Human-in-the-loop evaluation — running example conversations and having humans manually assess the quality. This is labor-intensive but catches nuances that automated metrics miss.

The Platform Gap#

Here’s something worth noting: not all Microsoft platforms are equal when it comes to testing support. Microsoft Foundry already offers a solid evaluation toolkit — you can run evaluations against datasets, measure quality metrics, and integrate this into your development workflow.

Copilot Studio and Agent Builder? Not so much. If you’re building agents in these platforms, you’re largely on your own when it comes to structured testing. I hope this gap closes soon, because these are exactly the platforms where citizen developers build agents — the same people who need testing guidance the most.

Make Testing Non-Optional#

If there’s one practical takeaway from this post, it’s this: don’t make agent testing a recommendation — make it a requirement.
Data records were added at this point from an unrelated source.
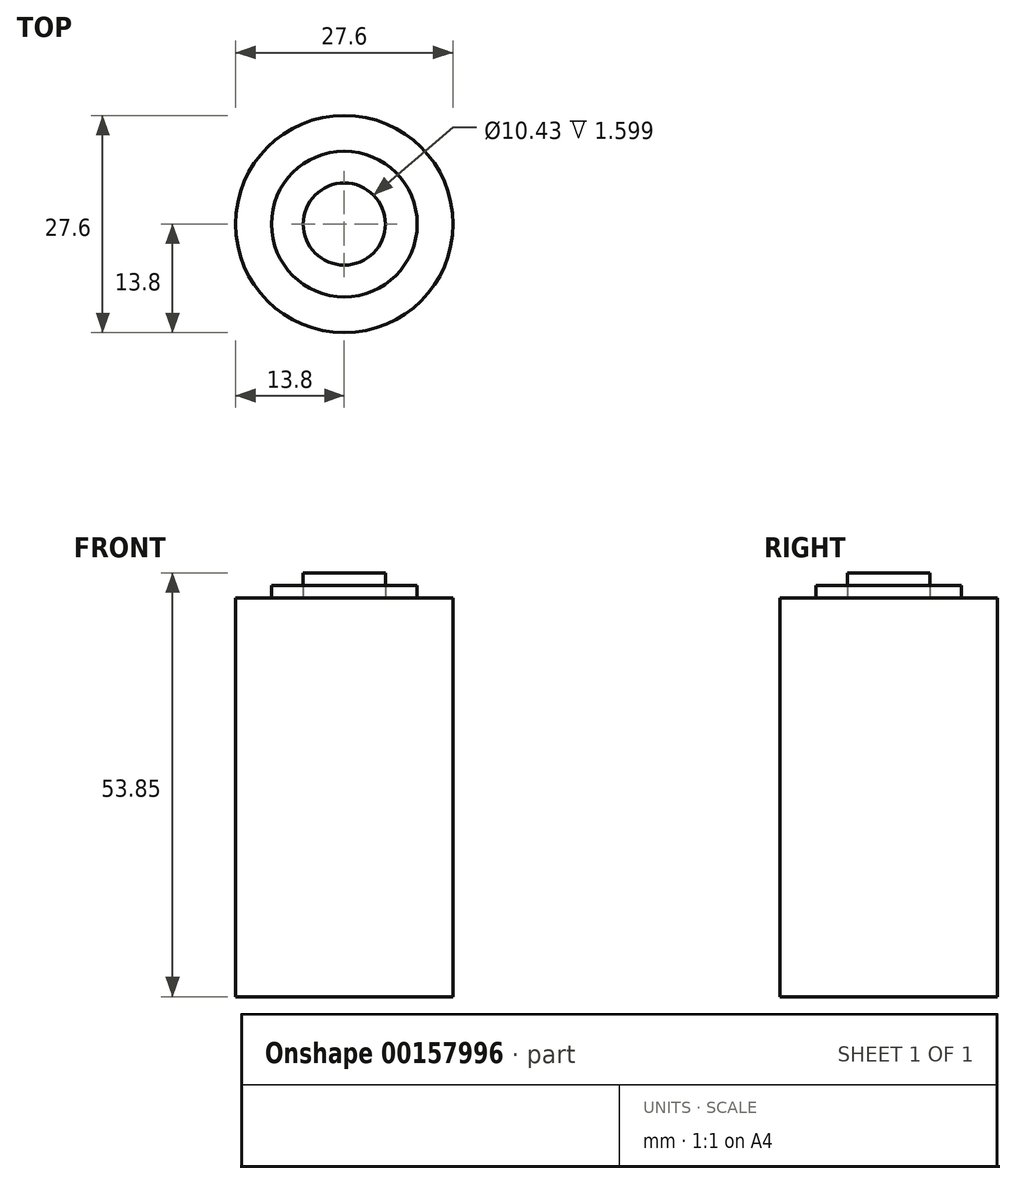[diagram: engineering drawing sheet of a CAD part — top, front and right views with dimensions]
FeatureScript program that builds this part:
annotation { "Feature Type Name" : "Feature", "Feature Type Description" : "" }
export const myFeature = defineFeature(function(context is Context, id is Id, definition is map)
    precondition{}
    {
        {
            var Q0;
            Q0=qCreatedBy(makeId("Front.planeOp"),FACE);
            var sketch = newSketch(context, id + "F0", { "sketchPlane" : qUnion([Q0])});
            skLineSegment(sketch, "E0.bottom", {"start": v(0, 0) * mm, "end": v(13.8, 0) * mm});
            skLineSegment(sketch, "E0.top", {"start": v(0, 50.65) * mm, "end": v(13.8, 50.65) * mm});
            skLineSegment(sketch, "E0.left", {"start": v(0, 0) * mm, "end": v(0, 50.65) * mm});
            skLineSegment(sketch, "E0.right", {"start": v(13.8, 0) * mm, "end": v(13.8, 50.65) * mm});
            skLineSegment(sketch, "E1.bottom", {"start": v(5.22, 50.65) * mm, "end": v(0, 50.65) * mm});
            skLineSegment(sketch, "E1.top", {"start": v(5.22, 53.85) * mm, "end": v(0, 53.85) * mm});
            skLineSegment(sketch, "E1.left", {"start": v(5.22, 50.65) * mm, "end": v(5.22, 53.85) * mm});
            skLineSegment(sketch, "E1.right", {"start": v(0, 50.65) * mm, "end": v(0, 53.85) * mm});
            skLineSegment(sketch, "E2.bottom", {"start": v(9.25, 50.65) * mm, "end": v(0, 50.65) * mm});
            skLineSegment(sketch, "E2.top", {"start": v(9.25, 52.25) * mm, "end": v(0, 52.25) * mm});
            skLineSegment(sketch, "E2.left", {"start": v(9.25, 50.65) * mm, "end": v(9.25, 52.25) * mm});
            skLineSegment(sketch, "E2.right", {"start": v(0, 50.65) * mm, "end": v(0, 52.25) * mm});
            skSolve(sketch);
        }
        {
            var Q0;
            {var subQ0=sQuery(id+"F0.wireOp",EDGE,"E1.top");Q0=makeQuery(id+"F0.imprint","IMPRINT",FACE,{"disambiguationData":[TD([[makeQuery(id+"F0.imprint","IMPRINT",EDGE,{"derivedFrom":subQ0}),1.0]])]});}
            var Q1;
            Q1=makeQuery(id+"F0.imprint","IMPRINT",FACE,{"disambiguationData":[TD([[makeQuery(id+"F0.imprint","IMPRINT",EDGE,{"derivedFrom":sQuery(id+"F0.wireOp",EDGE,"E0.bottom")}),1.0]])]});
            var Q2;
            {var subQ5=sQuery(id+"F0.wireOp",EDGE,"E2.left");Q2=makeQuery(id+"F0.imprint","IMPRINT",FACE,{"disambiguationData":[TD([[makeQuery(id+"F0.imprint","IMPRINT",EDGE,{"derivedFrom":subQ5}),1.0]])]});}
            var Q3;
            {var subQ5=sQuery(id+"F0.wireOp",EDGE,"E2.right");Q3=makeQuery(id+"F0.imprint","IMPRINT",FACE,{"disambiguationData":[TD([[makeQuery(id+"F0.imprint","IMPRINT",EDGE,{"derivedFrom":subQ5}),-1.0]])]});}
            var Q4;
            Q4=sQuery(id+"F0.wireOp",EDGE,"E0.left");
            revolve(context, id + "F1", {"entities" : qUnion([Q0, Q1, Q2, Q3]), "axis" : qUnion([Q4]), "revolveType" : RevolveType.FULL});
        }
    });
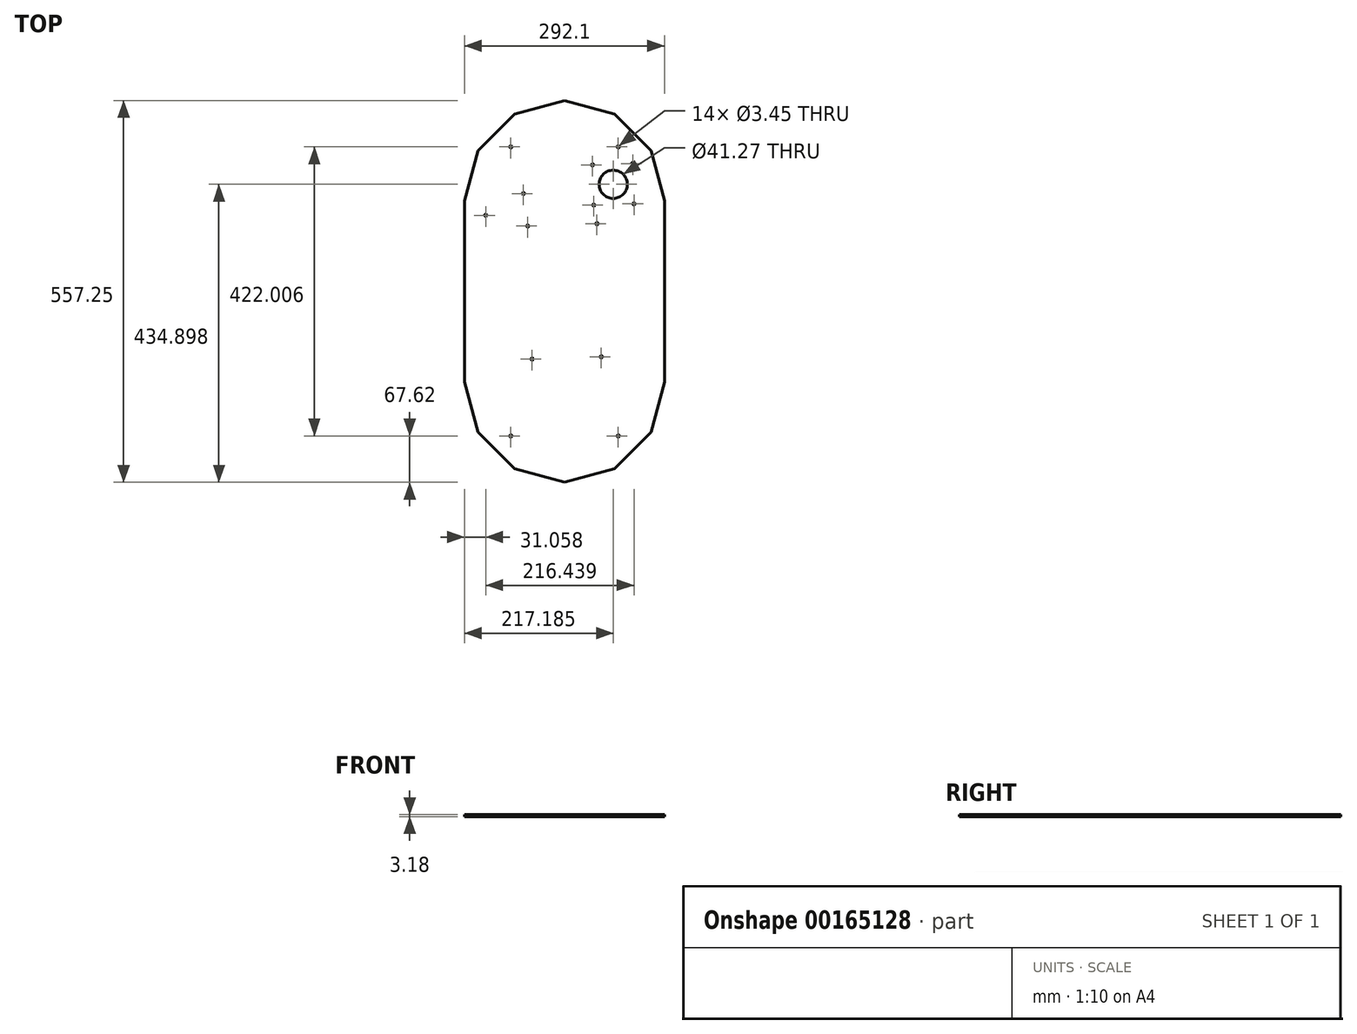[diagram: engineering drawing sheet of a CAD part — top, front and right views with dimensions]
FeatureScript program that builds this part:
annotation { "Feature Type Name" : "Feature", "Feature Type Description" : "" }
export const myFeature = defineFeature(function(context is Context, id is Id, definition is map)
    precondition{}
    {
        {
            var Q0;
            Q0=qCreatedBy(makeId("Top.planeOp"),FACE);
            var sketch = newSketch(context, id + "F0", { "sketchPlane" : qUnion([Q0])});
            skLineSegment(sketch, "E0", {"start": v(146.05, 0) * mm, "end": v(292.1, 0) * mm, "construction": true});
            skLineSegment(sketch, "E1", {"start": v(146.05, 0) * mm, "end": v(272.53, 73.03) * mm, "construction": true});
            skLineSegment(sketch, "E2", {"start": v(146.05, 0) * mm, "end": v(219.08, 126.48) * mm, "construction": true});
            skLineSegment(sketch, "E3", {"start": v(146.05, 0) * mm, "end": v(146.05, 146.05) * mm, "construction": true});
            skLineSegment(sketch, "E4", {"start": v(292.1, 0) * mm, "end": v(272.53, 73.03) * mm});
            skLineSegment(sketch, "E5", {"start": v(272.53, 73.03) * mm, "end": v(219.07, 126.48) * mm});
            skLineSegment(sketch, "E6", {"start": v(219.08, 126.48) * mm, "end": v(146.05, 146.05) * mm});
            skLineSegment(sketch, "E7", {"start": v(292.1, 0) * mm, "end": v(292.1, -265.15) * mm});
            skLineSegment(sketch, "E8", {"start": v(292.1, -265.15) * mm, "end": v(146.05, -265.15) * mm, "construction": true});
            skLineSegment(sketch, "E9", {"start": v(146.05, -265.15) * mm, "end": v(272.53, -338.18) * mm, "construction": true});
            skLineSegment(sketch, "E10", {"start": v(146.05, 0) * mm, "end": v(73.03, 126.48) * mm, "construction": true});
            skLineSegment(sketch, "E11", {"start": v(146.05, 0) * mm, "end": v(19.57, 73.02) * mm, "construction": true});
            skLineSegment(sketch, "E12", {"start": v(146.05, 0) * mm, "end": v(0, 0) * mm, "construction": true});
            skLineSegment(sketch, "E13", {"start": v(146.05, -265.15) * mm, "end": v(0, -265.15) * mm, "construction": true});
            skLineSegment(sketch, "E14", {"start": v(146.05, 146.05) * mm, "end": v(73.02, 126.48) * mm});
            skLineSegment(sketch, "E15", {"start": v(73.03, 126.48) * mm, "end": v(19.57, 73.03) * mm});
            skLineSegment(sketch, "E16", {"start": v(19.57, 73.03) * mm, "end": v(0, 0) * mm});
            skLineSegment(sketch, "E17", {"start": v(0, 0) * mm, "end": v(0, -265.15) * mm});
            skLineSegment(sketch, "E18", {"start": v(146.05, -265.15) * mm, "end": v(219.08, -391.64) * mm, "construction": true});
            skLineSegment(sketch, "E19", {"start": v(146.05, -265.15) * mm, "end": v(146.05, -411.2) * mm, "construction": true});
            skLineSegment(sketch, "E20", {"start": v(146.05, -265.15) * mm, "end": v(73.03, -391.64) * mm, "construction": true});
            skLineSegment(sketch, "E21", {"start": v(146.05, -265.15) * mm, "end": v(19.57, -338.18) * mm, "construction": true});
            skLineSegment(sketch, "E22", {"start": v(0, -265.15) * mm, "end": v(19.57, -338.18) * mm});
            skLineSegment(sketch, "E23", {"start": v(19.57, -338.18) * mm, "end": v(73.03, -391.64) * mm});
            skLineSegment(sketch, "E24", {"start": v(73.03, -391.64) * mm, "end": v(146.05, -411.2) * mm});
            skLineSegment(sketch, "E25", {"start": v(146.05, -411.2) * mm, "end": v(219.08, -391.64) * mm});
            skLineSegment(sketch, "E26", {"start": v(219.08, -391.64) * mm, "end": v(272.53, -338.18) * mm});
            skLineSegment(sketch, "E27", {"start": v(272.53, -338.18) * mm, "end": v(292.1, -265.15) * mm});
            skLineSegment(sketch, "E28", {"start": v(146.05, 0) * mm, "end": v(146.05, -132.58) * mm, "construction": true});
            skLineSegment(sketch, "E29", {"start": v(146.05, -132.58) * mm, "end": v(146.05, -265.15) * mm, "construction": true});
            skSolve(sketch);
        }
        {
            var Q0;
            Q0=qSketchRegion(id+"F0",true);
            extrude(context, id + "F1", {"entities" : qUnion([Q0]), "depth" : 3.17 * mm});
        }
        {
            var Q0;
            Q0=makeQuery(id+"F1.opExtrude","CAP_FACE",FACE,{"disambiguationData":[OSD([sQuery(id+"F0.wireOp",EDGE,"E4"),sQuery(id+"F0.wireOp",EDGE,"E5"),sQuery(id+"F0.wireOp",EDGE,"E6"),sQuery(id+"F0.wireOp",EDGE,"E7"),sQuery(id+"F0.wireOp",EDGE,"E14"),sQuery(id+"F0.wireOp",EDGE,"E15"),sQuery(id+"F0.wireOp",EDGE,"E16"),sQuery(id+"F0.wireOp",EDGE,"E17"),sQuery(id+"F0.wireOp",EDGE,"E22"),sQuery(id+"F0.wireOp",EDGE,"E23"),sQuery(id+"F0.wireOp",EDGE,"E24"),sQuery(id+"F0.wireOp",EDGE,"E25"),sQuery(id+"F0.wireOp",EDGE,"E26"),sQuery(id+"F0.wireOp",EDGE,"E27")])],"isStart":false});
            var sketch = newSketch(context, id + "F2", { "sketchPlane" : qUnion([Q0])});
            skLineSegment(sketch, "E30", {"start": v(146.05, 119.75) * mm, "end": v(205.93, 103.7) * mm, "construction": true});
            skLineSegment(sketch, "E31.bottom", {"start": v(245.58, 54.01) * mm, "end": v(186.87, 52.1) * mm, "construction": true});
            skLineSegment(sketch, "E31.top", {"start": v(247.5, -4.7) * mm, "end": v(188.8, -6.61) * mm, "construction": true});
            skLineSegment(sketch, "E31.left", {"start": v(245.58, 54.01) * mm, "end": v(247.5, -4.7) * mm, "construction": true});
            skLineSegment(sketch, "E31.right", {"start": v(186.87, 52.1) * mm, "end": v(188.8, -6.61) * mm, "construction": true});
            skPoint(sketch, "E31.middle", {"position": v(217.19, 23.7) * mm});
            skCircle(sketch, "E32", {"center": v(217.19, 23.7) * mm, "radius": 20.64 * mm});
            skLineSegment(sketch, "E33", {"start": v(146.05, -132.58) * mm, "end": v(92.31, -37.13) * mm, "construction": true});
            skLineSegment(sketch, "E34", {"start": v(142.88, -35.48) * mm, "end": v(193.44, -33.82) * mm, "construction": true});
            skLineSegment(sketch, "E35", {"start": v(193.44, -33.82) * mm, "end": v(146.05, -132.58) * mm, "construction": true});
            skLineSegment(sketch, "E36", {"start": v(146.05, -132.58) * mm, "end": v(98.66, -231.33) * mm, "construction": true});
            skLineSegment(sketch, "E37", {"start": v(199.79, -228.03) * mm, "end": v(146.05, -132.58) * mm, "construction": true});
            skCircle(sketch, "E38", {"center": v(92.31, -37.13) * mm, "radius": 1.73 * mm});
            skCircle(sketch, "E39", {"center": v(193.44, -33.82) * mm, "radius": 1.73 * mm});
            skCircle(sketch, "E40", {"center": v(188.8, -6.61) * mm, "radius": 1.73 * mm});
            skCircle(sketch, "E41", {"center": v(247.5, -4.7) * mm, "radius": 1.73 * mm});
            skCircle(sketch, "E42", {"center": v(245.58, 54.01) * mm, "radius": 1.73 * mm});
            skCircle(sketch, "E43", {"center": v(186.87, 52.1) * mm, "radius": 1.73 * mm});
            skCircle(sketch, "E44", {"center": v(199.79, -228.03) * mm, "radius": 1.73 * mm});
            skCircle(sketch, "E45", {"center": v(98.66, -231.33) * mm, "radius": 1.73 * mm});
            skLineSegment(sketch, "E46", {"start": v(146.05, -132.58) * mm, "end": v(142.88, -35.48) * mm, "construction": true});
            skLineSegment(sketch, "E47", {"start": v(146.05, -132.58) * mm, "end": v(149.22, -229.68) * mm, "construction": true});
            skLineSegment(sketch, "E48", {"start": v(149.22, -229.68) * mm, "end": v(199.79, -228.03) * mm, "construction": true});
            skLineSegment(sketch, "E49", {"start": v(149.22, -229.68) * mm, "end": v(98.66, -231.33) * mm, "construction": true});
            skLineSegment(sketch, "E50", {"start": v(142.88, -35.48) * mm, "end": v(92.31, -37.13) * mm, "construction": true});
            skLineSegment(sketch, "E51", {"start": v(205.93, 103.7) * mm, "end": v(249.76, 59.88) * mm, "construction": true});
            skLineSegment(sketch, "E52", {"start": v(175.99, 111.73) * mm, "end": v(182.56, 136.27) * mm, "construction": true});
            skLineSegment(sketch, "E53", {"start": v(227.84, 81.8) * mm, "end": v(245.8, 99.75) * mm, "construction": true});
            skLineSegment(sketch, "E54", {"start": v(146.05, 146.05) * mm, "end": v(146.05, 119.75) * mm, "construction": true});
            skLineSegment(sketch, "E55", {"start": v(146.05, -132.58) * mm, "end": v(222.2, -130.09) * mm, "construction": true});
            skLineSegment(sketch, "E56", {"start": v(222.2, -130.09) * mm, "end": v(217.19, 23.7) * mm, "construction": true});
            skCircle(sketch, "E57", {"center": v(224.48, 78.43) * mm, "radius": 1.73 * mm});
            skLineSegment(sketch, "E58.bottom", {"start": v(224.48, 78.43) * mm, "end": v(67.62, 78.43) * mm, "construction": true});
            skLineSegment(sketch, "E58.top", {"start": v(224.48, -343.58) * mm, "end": v(67.62, -343.58) * mm, "construction": true});
            skLineSegment(sketch, "E58.left", {"start": v(224.48, 78.43) * mm, "end": v(224.48, -343.58) * mm, "construction": true});
            skLineSegment(sketch, "E58.right", {"start": v(67.62, 78.43) * mm, "end": v(67.62, -343.58) * mm, "construction": true});
            skPoint(sketch, "E58.middle", {"position": v(146.05, -132.58) * mm});
            skCircle(sketch, "E59", {"center": v(67.62, 78.43) * mm, "radius": 1.73 * mm});
            skCircle(sketch, "E60", {"center": v(67.62, -343.58) * mm, "radius": 1.73 * mm});
            skCircle(sketch, "E61", {"center": v(224.48, -343.58) * mm, "radius": 1.73 * mm});
            skLineSegment(sketch, "E62", {"start": v(0, -132.58) * mm, "end": v(292.1, -132.58) * mm, "construction": true});
            skCircle(sketch, "E63", {"center": v(224.48, 78.43) * mm, "radius": 4.76 * mm, "construction": true});
            skLineSegment(sketch, "E64", {"start": v(199.79, -228.03) * mm, "end": v(193.44, -33.82) * mm, "construction": true});
            skLineSegment(sketch, "E65", {"start": v(92.31, -37.13) * mm, "end": v(98.66, -231.33) * mm, "construction": true});
            skLineSegment(sketch, "E66", {"start": v(0, 0) * mm, "end": v(31.06, 0) * mm, "construction": true});
            skLineSegment(sketch, "E67", {"start": v(31.06, 0) * mm, "end": v(31.06, -21.49) * mm, "construction": true});
            skCircle(sketch, "E68", {"center": v(31.06, -21.49) * mm, "radius": 1.73 * mm});
            skLineSegment(sketch, "E69", {"start": v(31.06, -21.49) * mm, "end": v(86.05, 10.26) * mm, "construction": true});
            skCircle(sketch, "E70", {"center": v(86.05, 10.26) * mm, "radius": 1.73 * mm});
            skCircle(sketch, "E71", {"center": v(245.58, 54.01) * mm, "radius": 5.56 * mm, "construction": true});
            skLineSegment(sketch, "E72", {"start": v(224.48, 78.43) * mm, "end": v(227.84, 81.8) * mm, "construction": true});
            skLineSegment(sketch, "E73", {"start": v(249.76, 59.88) * mm, "end": v(265.8, 0) * mm, "construction": true});
            skSolve(sketch);
        }
        {
            var Q0;
            Q0=qSketchRegion(id+"F2",true);
            var Q1;
            Q1=makeQuery(id+"F1.opExtrude","CAP_FACE",FACE,{"disambiguationData":[OSD([sQuery(id+"F0.wireOp",EDGE,"E4"),sQuery(id+"F0.wireOp",EDGE,"E5"),sQuery(id+"F0.wireOp",EDGE,"E6"),sQuery(id+"F0.wireOp",EDGE,"E7"),sQuery(id+"F0.wireOp",EDGE,"E14"),sQuery(id+"F0.wireOp",EDGE,"E15"),sQuery(id+"F0.wireOp",EDGE,"E16"),sQuery(id+"F0.wireOp",EDGE,"E17"),sQuery(id+"F0.wireOp",EDGE,"E22"),sQuery(id+"F0.wireOp",EDGE,"E23"),sQuery(id+"F0.wireOp",EDGE,"E24"),sQuery(id+"F0.wireOp",EDGE,"E25"),sQuery(id+"F0.wireOp",EDGE,"E26"),sQuery(id+"F0.wireOp",EDGE,"E27")])],"isStart":true});
            extrude(context, id + "F3", {"entities" : qUnion([Q0]), "operationType" : NewBodyOperationType.REMOVE, "endBound" : BoundingType.UP_TO_SURFACE, "oppositeDirection" : true, "endBoundEntityFace" : qUnion([Q1]), "depth" : 25.4 * mm});
        }
    });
Organizations need to establish an ALM (Application Lifecycle Management) process for agents that explicitly includes testing as a mandatory step. Not a “nice to have.” Not a “we’ll add testing later.” A hard gate that every agent must pass before it reaches production.

This means:

  • Define minimum testing criteria for every agent before it gets deployed
  • Provide testing templates — example conversations, evaluation rubrics, tool call checklists — so that citizen developers have a starting point
  • Build testing into the approval workflow — no test results, no deployment

Yes, this adds friction. But it’s the same kind of friction that prevents broken software from reaching production in every other part of your technology stack.

The Bottom Line#

Agent testing is where software testing was 20 years ago — everyone knows they should do it, but many organizations are still figuring out how. The difference is that we’re building agents at a pace that’s far faster than we ever built traditional applications, which means the gap between what’s being shipped and what’s been properly tested is growing quickly.

I believe agent testing will eventually become as natural as unit testing is today. The tools will improve, the platforms will integrate better evaluation capabilities, and organizations will develop testing muscle through experience. But we can’t just wait for that to happen. We need to start now — with the tools we have, with the frameworks that exist, and with the mindset that agents deserve the same quality standards as any other piece of software we put in front of our users.

How does your organization handle agent testing today — and do you have a process in place, or is it still the wild west?